This post was originally published on June 1, 2015.
The National Institute on Alcohol Abuse and Alcoholism reports that 90 percent of alcoholics will experience one or more relapses during the four years after treatment. This high number is not really all that surprising, as the study goes on to outline all sorts of reasons why relapse occurs. I can sum up these reasons with one statement: recovery is freaking hard.
And it goes on, like, forever (and that’s the best possible scenario).
Lots of things can trigger relapse. Pain. Stress. Even happy events and celebration. But one of the main culprits I have found myself tangling with lately is plain old boredom.
Boredom terrifies me. I think I could face sickness, drought, floods or any other plague that my Higher Power wants to throw at me. But boredom? I shudder. It’s just so… boring. Dullness is not critical enough to force me to focus. It isn’t an event that has a definite end point on a calendar. It just paints everything in a cloud of fuzzy blah. And in all its grey edges, boredom can take us right back to relapse.
Boredom is sneaky. It gnaws away at you, convincing you that a Michelob poured over the boredom would immediately turn your life into one of those beer commercials, the ones with those handsome people, all tan and spontaneous, who are able to hike mountains. For me, that one beer fills me with adrenaline on par with when the proverbial mother saves her baby trapped under a car. Nobody can survive long on that much adrenaline, especially when I decide to add eight more drinks to see how many more babies I can save. And so on.
Guess what? This all gets really boring. We end up sick or dead and that is the most boring place ever.
As an alcoholic, I was once in a really intimate love affair with booze. Now I am in a relationship with recovery. And, as with any relationship, it is fraught with challenges: expectations, strife, silly arguments. Boredom.
I was recently at dinner with my husband and found myself thinking, “I really, really hate watching this man eat hot wings. And I’m locked in. I have to watch him gnaw like that for at least 20 more years or so. I’d kinda like to stab him with my fork.” I poked at the veggies on my plate and subtly pushed another napkin his way. He was massacring those poor wings. It was like a scene from Dexter. The foreverness of it all was giving me heartburn.
Newsflash: marriage, at times, is so boring.
But I can’t leave my husband, who is essentially a good and patient man, simply because watching him eat hot wings is icky. This mentality also holds true for recovery. And we alcoholics know this. We do. But in the throes of boredom, a rather dreadful mind-suck occurs. It’s like that piña colada song, where the lovers have drifted apart due to apathy. If we’re not careful, we could drift and lose all interest in reconnecting with what is right and true, and land instead in a vat of highly caloric piña coladas.
So, how do we battle boredom in recovery? Here are a few tips:
1) Get into a new groove.
If you’re in 12-step, try a new meeting. Otherwise, find a new coffee shop to hang out in, person to hang out with or new daily meditation. If change makes you nervous, view it as shifting gears and start slow. Sit in a different seat at your group. See what the new view offers.
2) Get into service.
Ask your Higher Power if it’s time for you to sponsor someone. Or, if this terrifies you, look to help someone—anyone—at least once a day. You’ll be surprised how switching places with the little old lady who still writes checks in the supermarket aisle can shake up your recovery.
3) Get physical.
Try yoga. Try walking with someone just to talk or hash out a resentment or seven. Try physical exercise every day for 10 days. See how it makes you feel. Some of my best recovery happens on a morning run.
4) Get onto the podcast and app-osphere.
5) Get creative.
Why not try dabbling in all those arts and crafts you were exposed to (if you went to rehab) and considered a bit ridiculous but secretly loved?

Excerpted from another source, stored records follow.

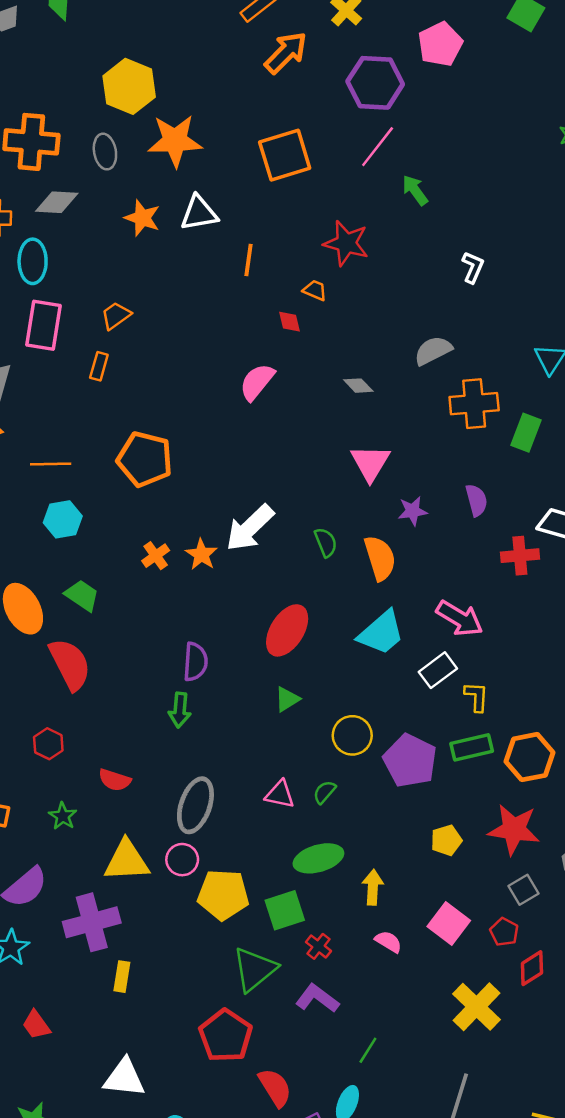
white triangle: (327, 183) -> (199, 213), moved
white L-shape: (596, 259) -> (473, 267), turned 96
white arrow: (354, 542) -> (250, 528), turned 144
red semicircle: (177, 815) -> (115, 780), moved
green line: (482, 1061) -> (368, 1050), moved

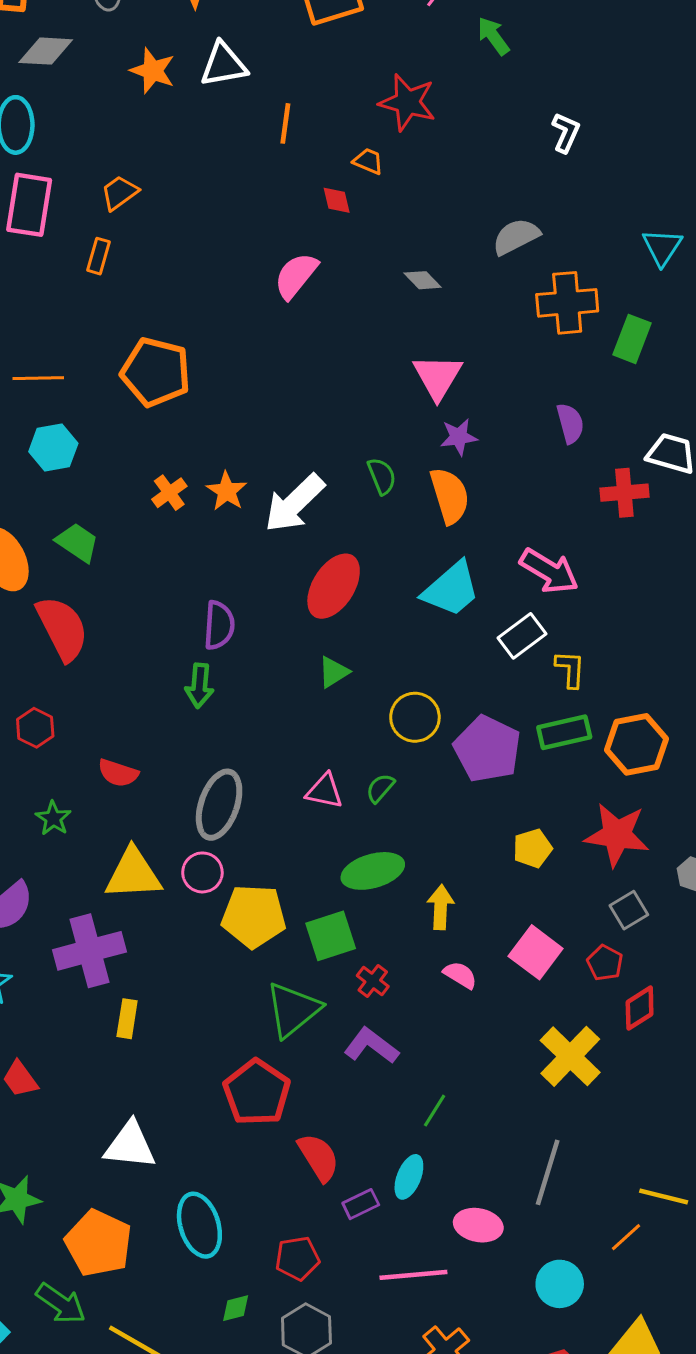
purple star: (413, 511) -> (459, 437), moved
white arrow: (250, 528) -> (294, 503), moved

Paint, write or sing Pink’s “Sober” at karaoke. Design a mural on your garden fence that illustrates what you used to be like, what happened and what you are like now.
6) Get inside.
Consider prayer, if you haven’t. Consider a book or a retreat or just a good bit of soul searching for a day. Pick up that journal. Dig deeper.
7) Get outside.
Go sit by a lake and feed some ducks. There’s other stuff to do, too.
8) Get upside down.
Turn all this boredom on its head by just accepting it. The only way, really, to do battle with anything is to acknowledge that it happens. So forgive. Like any good relationship, you must simply forgive boredom for being such a pain in the ass. And while you’re at it, forgive yourself for losing your way a little when boredom shows up. Don’t freak out. Just say, “Well, hell. Here I am in recovery. And right now, it is boring the crap out of me. But I can probably do this for another few hours or so, until bedtime, I guess.” Then, do one weird thing, like serve Ben and Jerry’s for dinner. Or call a friend that you haven’t talked to in months. Or blast Queen’s “Somebody to Love” and sing along. There is no way that boredom can survive the chorus of that song.
Really, your recovery deserves all this and more; it’s fighting, after all, to keep you alive. And there’s nothing boring about that.